El “Quasimodo” caraqueño: No era jorobado pero sí enano

El “Quasimodo” caraqueño: No era jorobado pero sí enano

 

No era jorobado, pero sí enano y ponía los pelos de punta.





La Catedral de Caracas cuenta esta leyenda escalofriante. Aún hoy, el relato eriza la piel a quienes pasan de noche, a pie, por sus alrededores. La leyenda se llama “el enano de la catedral” y cuenta que, al pasar la medianoche, aparece un enano con un aspecto amable y una sonrisa amistosa, pero ¡las apariencias engañan!.

El relato se centra en la Caracas de los “techos rojos” debido a que la capital aún conservaba sus techos de tejas. Las personas vestían a la usanza española y luego a la francesa con la llegada de Antonio Guzmán Blanco al poder, publican en el reportecatolicolaico.com.

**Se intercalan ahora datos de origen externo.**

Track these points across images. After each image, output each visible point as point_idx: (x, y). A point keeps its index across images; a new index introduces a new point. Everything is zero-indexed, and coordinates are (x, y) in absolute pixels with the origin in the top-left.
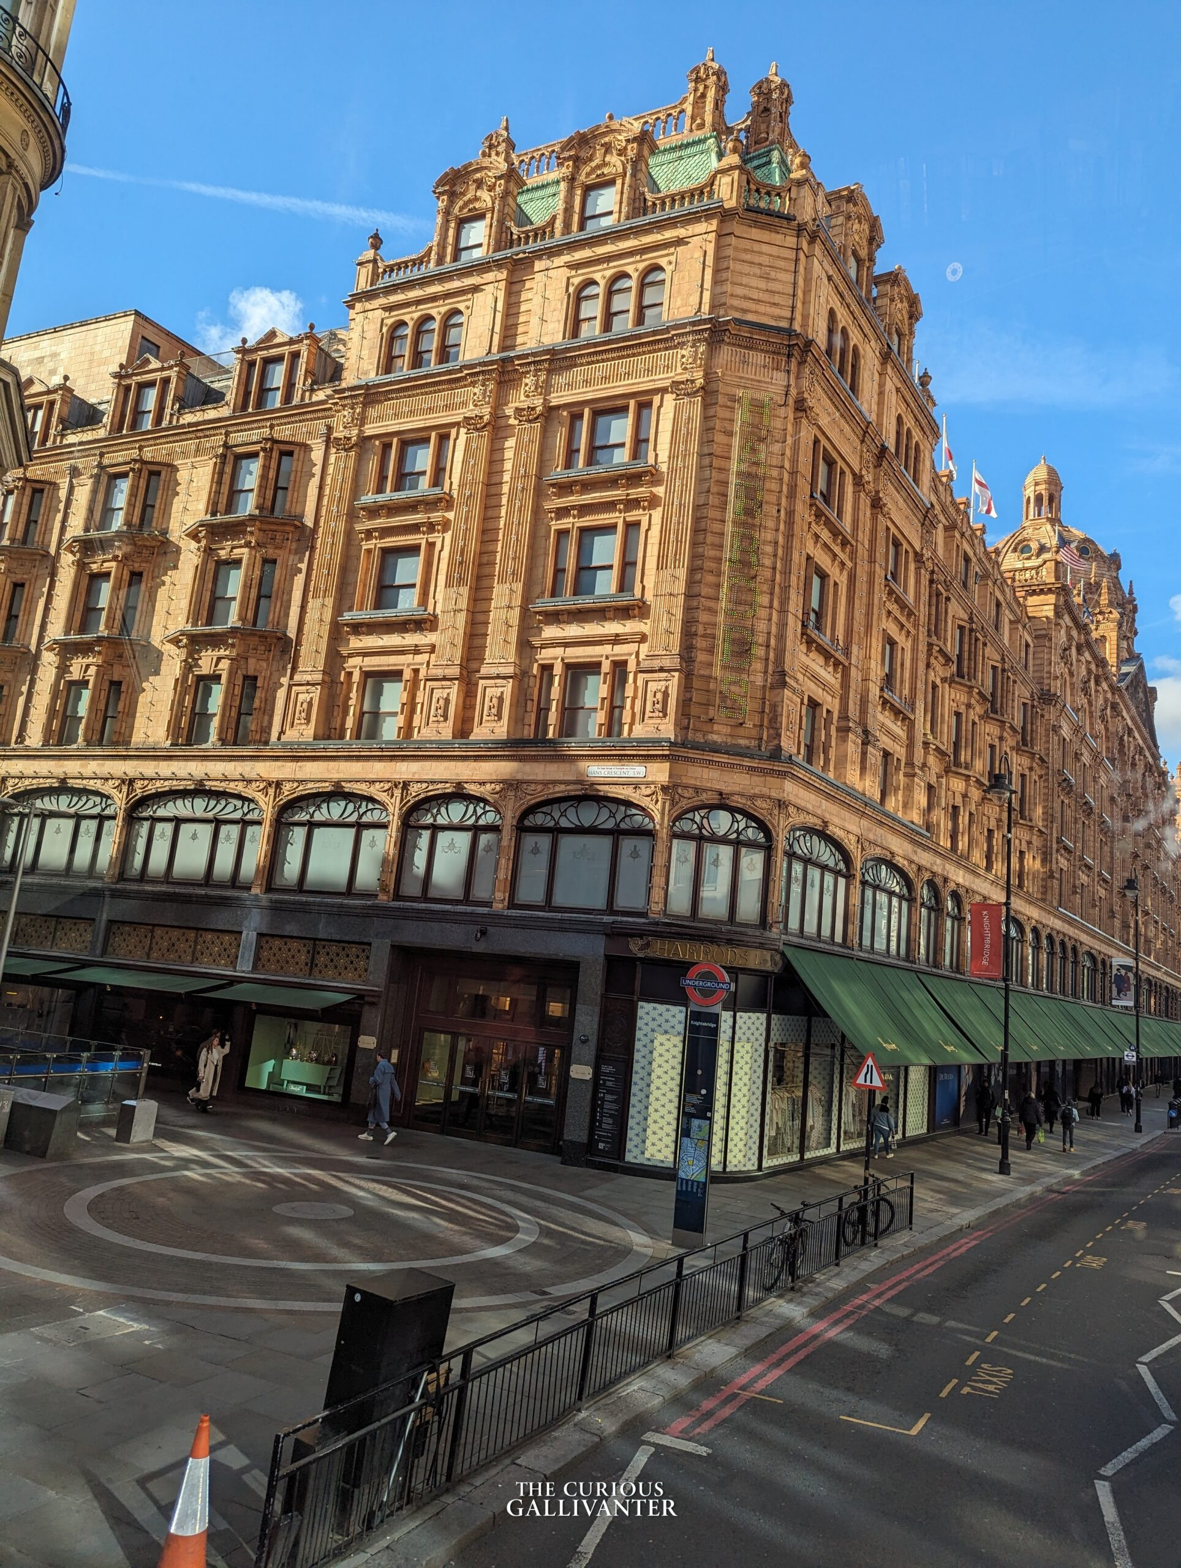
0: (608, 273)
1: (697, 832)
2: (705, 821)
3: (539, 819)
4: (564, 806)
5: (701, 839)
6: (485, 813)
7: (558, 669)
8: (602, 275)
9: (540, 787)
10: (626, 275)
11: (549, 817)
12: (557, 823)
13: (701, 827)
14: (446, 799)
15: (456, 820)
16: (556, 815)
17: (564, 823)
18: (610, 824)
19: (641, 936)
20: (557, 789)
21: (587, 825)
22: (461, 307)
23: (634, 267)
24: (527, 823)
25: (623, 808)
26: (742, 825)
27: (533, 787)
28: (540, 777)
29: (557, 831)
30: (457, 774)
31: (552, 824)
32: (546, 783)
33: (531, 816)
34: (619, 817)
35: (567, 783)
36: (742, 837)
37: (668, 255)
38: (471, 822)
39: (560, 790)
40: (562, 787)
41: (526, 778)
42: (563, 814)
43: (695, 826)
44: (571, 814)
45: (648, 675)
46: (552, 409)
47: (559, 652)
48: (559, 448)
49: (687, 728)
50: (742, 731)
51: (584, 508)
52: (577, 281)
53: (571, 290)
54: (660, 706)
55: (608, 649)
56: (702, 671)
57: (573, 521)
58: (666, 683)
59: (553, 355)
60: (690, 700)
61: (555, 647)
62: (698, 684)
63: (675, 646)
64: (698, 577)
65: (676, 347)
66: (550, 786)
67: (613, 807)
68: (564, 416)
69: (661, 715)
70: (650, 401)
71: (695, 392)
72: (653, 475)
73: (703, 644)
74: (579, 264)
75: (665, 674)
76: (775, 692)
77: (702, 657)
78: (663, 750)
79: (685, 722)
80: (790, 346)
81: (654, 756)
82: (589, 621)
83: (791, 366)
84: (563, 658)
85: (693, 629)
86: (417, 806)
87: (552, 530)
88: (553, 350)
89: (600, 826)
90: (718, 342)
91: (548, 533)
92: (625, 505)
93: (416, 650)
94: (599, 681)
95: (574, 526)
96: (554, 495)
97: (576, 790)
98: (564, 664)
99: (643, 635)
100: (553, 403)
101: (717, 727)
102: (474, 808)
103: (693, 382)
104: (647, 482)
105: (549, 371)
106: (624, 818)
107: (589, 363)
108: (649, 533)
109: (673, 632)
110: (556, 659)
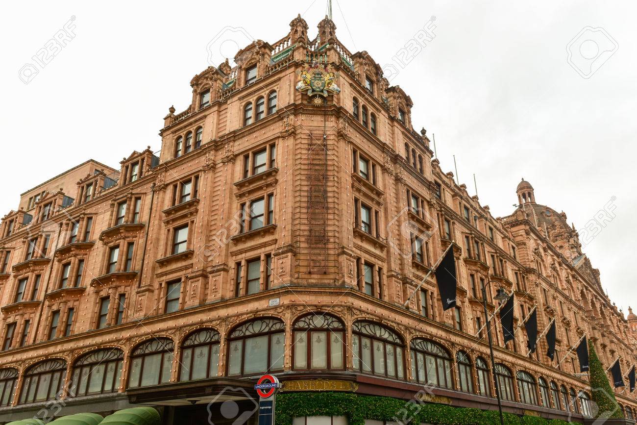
0: (255, 98)
1: (307, 327)
2: (311, 321)
3: (237, 334)
4: (247, 325)
5: (310, 331)
7: (243, 263)
8: (253, 99)
9: (236, 318)
10: (262, 97)
11: (241, 332)
12: (245, 334)
13: (309, 324)
14: (198, 331)
15: (202, 341)
16: (244, 330)
17: (248, 333)
18: (267, 330)
20: (243, 317)
21: (257, 332)
22: (201, 125)
23: (265, 93)
24: (232, 336)
25: (271, 321)
26: (330, 321)
27: (233, 318)
28: (236, 313)
29: (244, 338)
30: (201, 320)
31: (242, 335)
32: (238, 315)
33: (234, 333)
34: (270, 326)
35: (247, 314)
36: (330, 327)
37: (277, 85)
38: (209, 340)
39: (245, 317)
40: (245, 316)
41: (229, 315)
42: (247, 329)
43: (306, 324)
44: (250, 328)
45: (278, 257)
46: (237, 156)
47: (243, 255)
48: (240, 170)
49: (298, 278)
50: (325, 277)
51: (250, 192)
52: (243, 104)
53: (242, 108)
54: (284, 270)
55: (263, 249)
56: (303, 252)
57: (246, 198)
58: (286, 259)
59: (235, 134)
60: (299, 265)
61: (242, 254)
62: (302, 258)
63: (288, 241)
64: (298, 210)
65: (282, 119)
66: (240, 317)
67: (267, 321)
68: (241, 157)
69: (284, 273)
70: (275, 143)
71: (290, 135)
72: (277, 172)
73: (303, 239)
74: (244, 97)
75: (285, 255)
76: (340, 257)
77: (303, 245)
78: (285, 289)
79: (296, 276)
80: (332, 111)
81: (282, 292)
82: (255, 239)
83: (333, 119)
84: (245, 258)
85: (297, 233)
86: (186, 338)
87: (239, 204)
88: (234, 132)
89: (263, 332)
90: (299, 113)
91: (237, 206)
92: (267, 187)
93: (186, 268)
94: (260, 265)
95: (247, 200)
96: (238, 189)
97: (252, 316)
98: (246, 260)
99: (276, 240)
100: (237, 153)
101: (313, 276)
102: (210, 333)
103: (289, 131)
104: (275, 176)
105: (234, 141)
106: (272, 325)
107: (249, 134)
108: (277, 196)
109: (287, 236)
110: (242, 259)
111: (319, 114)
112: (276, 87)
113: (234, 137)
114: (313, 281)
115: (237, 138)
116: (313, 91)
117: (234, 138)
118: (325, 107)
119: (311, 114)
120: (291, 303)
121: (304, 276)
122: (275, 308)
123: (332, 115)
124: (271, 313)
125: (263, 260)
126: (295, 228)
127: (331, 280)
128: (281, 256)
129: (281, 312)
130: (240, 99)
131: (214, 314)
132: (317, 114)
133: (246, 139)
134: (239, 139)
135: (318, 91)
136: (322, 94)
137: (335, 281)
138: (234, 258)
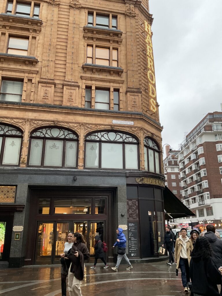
2: (148, 142)
3: (93, 137)
4: (102, 133)
5: (148, 147)
6: (68, 134)
7: (94, 88)
9: (93, 126)
11: (96, 137)
12: (100, 139)
13: (147, 144)
14: (50, 127)
15: (55, 136)
16: (100, 136)
17: (103, 139)
18: (121, 140)
19: (140, 177)
20: (101, 127)
21: (112, 140)
24: (88, 138)
25: (124, 135)
26: (154, 144)
27: (91, 125)
28: (94, 122)
29: (100, 142)
30: (57, 119)
31: (98, 139)
32: (96, 125)
33: (90, 136)
34: (124, 138)
35: (105, 125)
36: (154, 148)
38: (62, 137)
39: (102, 128)
40: (103, 126)
41: (88, 122)
42: (102, 136)
44: (106, 136)
45: (131, 93)
46: (82, 8)
51: (98, 39)
54: (136, 104)
55: (112, 84)
56: (143, 96)
58: (137, 97)
60: (142, 104)
61: (92, 81)
63: (137, 86)
65: (125, 3)
66: (98, 126)
67: (121, 134)
68: (87, 11)
69: (136, 106)
70: (117, 16)
73: (143, 88)
79: (142, 110)
81: (137, 118)
84: (95, 84)
85: (141, 83)
86: (35, 130)
87: (86, 43)
89: (117, 141)
91: (84, 44)
92: (113, 42)
93: (30, 72)
95: (94, 44)
96: (86, 33)
97: (108, 128)
98: (96, 86)
99: (123, 81)
100: (83, 6)
102: (64, 132)
103: (132, 13)
104: (120, 37)
106: (126, 138)
108: (122, 52)
109: (135, 82)
110: (93, 84)
122: (130, 127)
124: (127, 130)
125: (112, 92)
128: (134, 94)
129: (135, 131)
131: (70, 118)
138: (84, 81)
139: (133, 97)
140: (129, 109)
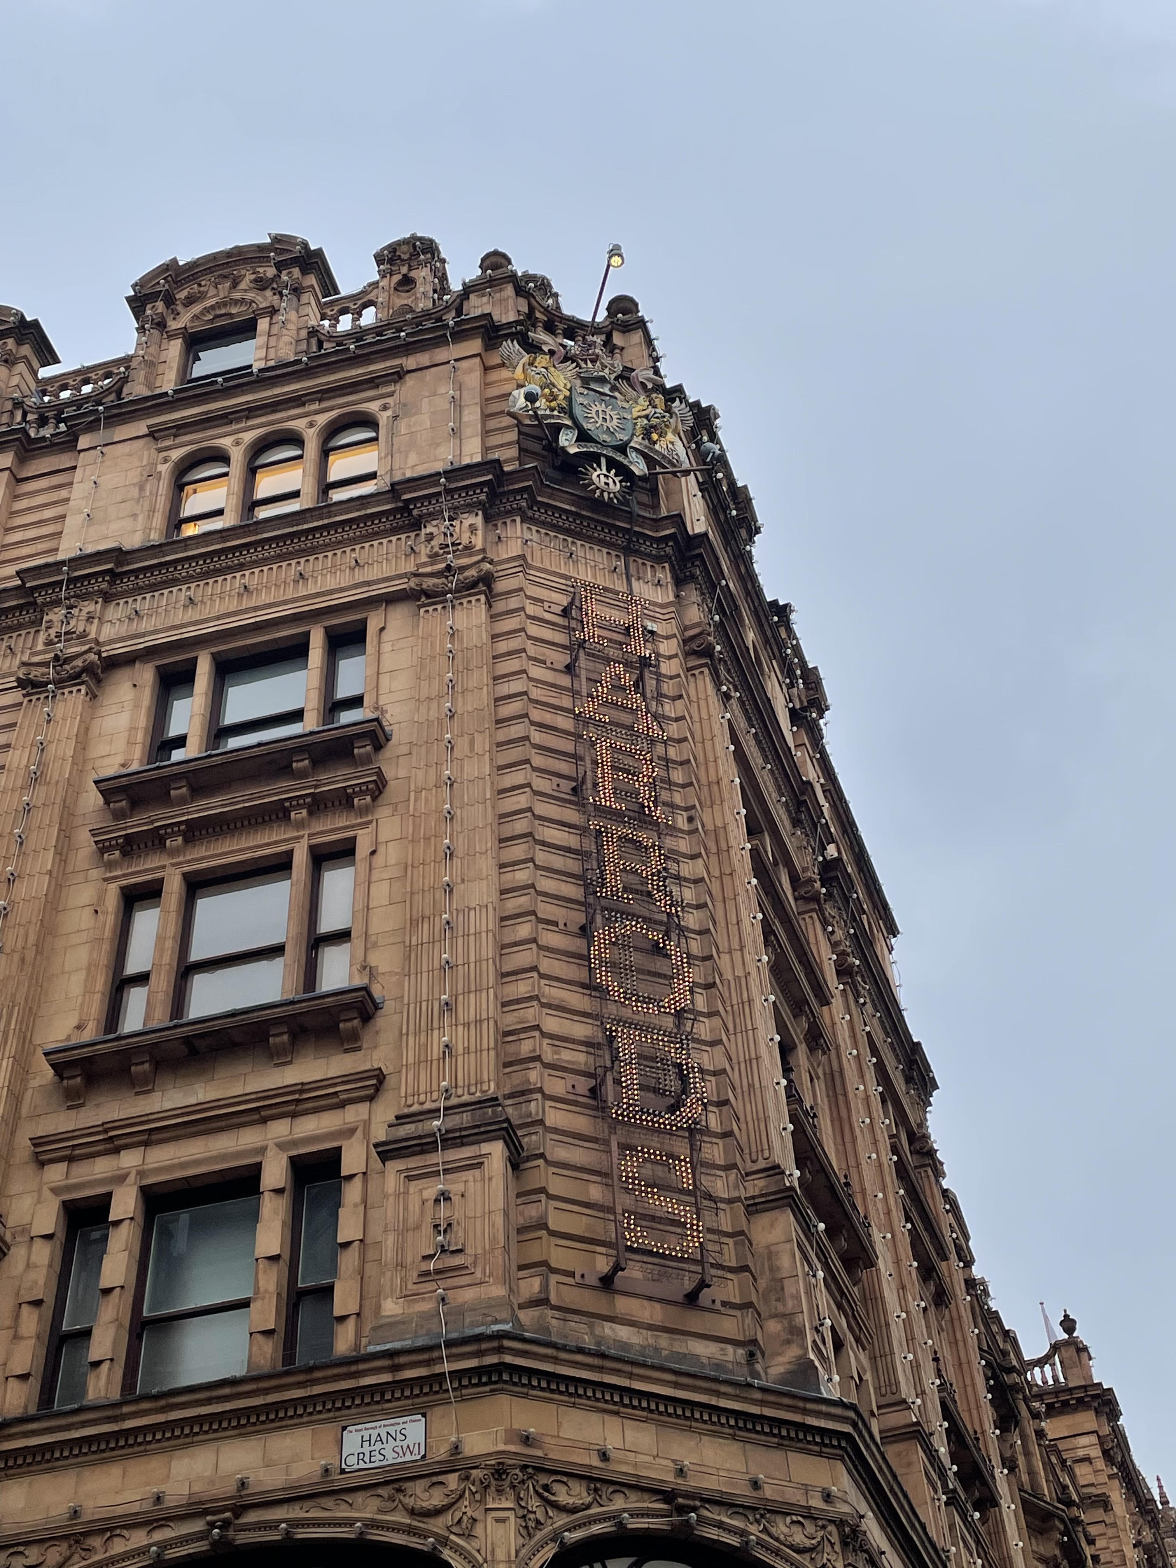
0: (249, 437)
7: (124, 1205)
8: (237, 440)
10: (290, 436)
23: (310, 422)
37: (384, 396)
45: (413, 1162)
46: (114, 663)
47: (130, 1159)
48: (133, 729)
49: (542, 1301)
50: (695, 1321)
51: (202, 830)
52: (176, 455)
53: (165, 469)
54: (456, 1240)
55: (280, 1129)
56: (562, 1153)
57: (167, 861)
58: (469, 1175)
59: (119, 564)
60: (543, 1225)
61: (117, 1151)
62: (558, 1185)
63: (479, 1082)
64: (524, 930)
65: (416, 525)
68: (146, 674)
69: (457, 1260)
70: (363, 624)
71: (470, 587)
72: (378, 747)
73: (557, 1086)
74: (181, 428)
75: (466, 1152)
76: (764, 1219)
77: (555, 1117)
78: (480, 1354)
79: (532, 1286)
80: (659, 540)
81: (456, 1374)
82: (222, 1072)
83: (665, 575)
84: (141, 1174)
85: (526, 1048)
87: (113, 889)
88: (118, 554)
90: (509, 513)
91: (101, 897)
92: (311, 813)
94: (254, 1216)
95: (170, 870)
96: (119, 815)
98: (142, 1188)
99: (380, 1077)
100: (119, 649)
101: (623, 1305)
103: (463, 569)
104: (367, 760)
105: (108, 598)
107: (206, 575)
108: (379, 859)
109: (467, 1051)
110: (121, 1179)
111: (602, 543)
112: (378, 403)
113: (114, 576)
114: (624, 1333)
115: (128, 584)
116: (584, 437)
117: (112, 583)
118: (630, 517)
119: (568, 532)
120: (512, 1448)
121: (572, 1297)
122: (393, 1480)
123: (658, 560)
125: (279, 1191)
126: (510, 1021)
127: (730, 1349)
128: (437, 1158)
129: (436, 1512)
130: (153, 434)
132: (590, 539)
133: (180, 593)
134: (139, 590)
135: (603, 445)
136: (620, 458)
137: (752, 1355)
138: (57, 1172)
139: (431, 1189)
140: (391, 1307)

Al mediodía la gente iba a misa y después a conversar en la plaza mayor, acerca de cualquier tema en particular. Luego y años más adelante los caraqueños disfrutarían de los conciertos ofrecidos por la banda marcial de la ciudad. Caracas, a pesar de alguno detalles, era un paraíso en aquella época.

Pero las noches no eran para andar por ahí solo ni acompañado. Había que recogerse temprano porque Caracas era muy oscura, solo se podía iluminar con faroles de aceite de algún animal y había uno en cada casa de la ciudad.

Eran esas mismas noches las que escogían los abuelos, para hablar reunidos con la familia. En esas conversaciones se narraban cuentos de aparecidos. Muchos niños pequeños no aguantaban el miedo y se iban a dormir, pero los más grandes y valientes se quedaban a oír, bajo su propio riesgo, aquellas historias.

La catedral es un lugar emblemático en la capital venezolana. Está en pleno corazón de la ciudad. Antiguamente, el valle de Caracas era frío, sobre todo de noche y un joven muy bien parecido se paseaba por los alrededores cada noche, camino a encontrarse con su enamorada. El hombre iba a pie, cantando y tomando ron para poder calentarse y calmar el frió del camino.

Un día, iba nervioso y no atinaba a comprender la razón. La atribuyó a la emoción de encontrarse con su amada. Sentía que lo seguían pero, al ver atrás, eran solo perros callejeros.

Pero al llegar a la entrada de la Catedral, se topó con una silueta, se acercó y vio a un hombre, muy bajo de estatura, vestido a la usanza de la época colonial. Con un sombrero elegante y de buen vestir, el hombre, al verlo, lo saludo con una mano.

El muchacho, algo confundido, pensaba qué haría ese enano allí, pero respondió al saludo. En ese preciso momento el enano le hace un gesto para que se acerque y le pide lumbre para su cigarro. El joven, por no querer ser descortés, sacó su mechero y le encendió el tabaco.

La advertencia de los abuelos, por generaciones, era cierta “no le des fuego al cigarro del enano”. Al hacerlo, “puedes sufrir el mayor miedo mortal en toda tu vida”, advierten los mayores.

La sorpresa fue mayúscula para aquél ser desdichado pues el enano, de repente, sonrió diabólicamente mostrando unos colmillos muy afilados, y comenzó a crecer y a crecer descontroladamente. Al tomar la primera bocanada de humo, el espanto comenzó a crecer hasta alcanzar el tope del campanario y, con el índice apuntando al reloj, dijo con voz cavernosa: “Son las doce y cinco de la madrugada en Caracas y en el reloj de San Pedro, en Roma, son las seis en punto…”. Y girando hacia el hombre le dijo: “gracias por el fósforo, amigo, ahora quieres venir conmigo a conocer el verdadero fuego del infierno?!”.

El espanto echó una carcajada que resonó en toda la ciudad y como si fuera un muñeco de resorte, volvió a su tamaño original. Pero ya el hombre, despavorido, había huido a todo dar por la esquina de Veroes, recitando oraciones con lo que le quedaba del gañote.

El hombre, aterrorizado, se persignaba y rezaba todo cuanto sabía al tiempo que corría a toda velocidad aferrado a su cruz de palma – bendita el Domingo de Ramos- que siempre guardaba en el bolsillo.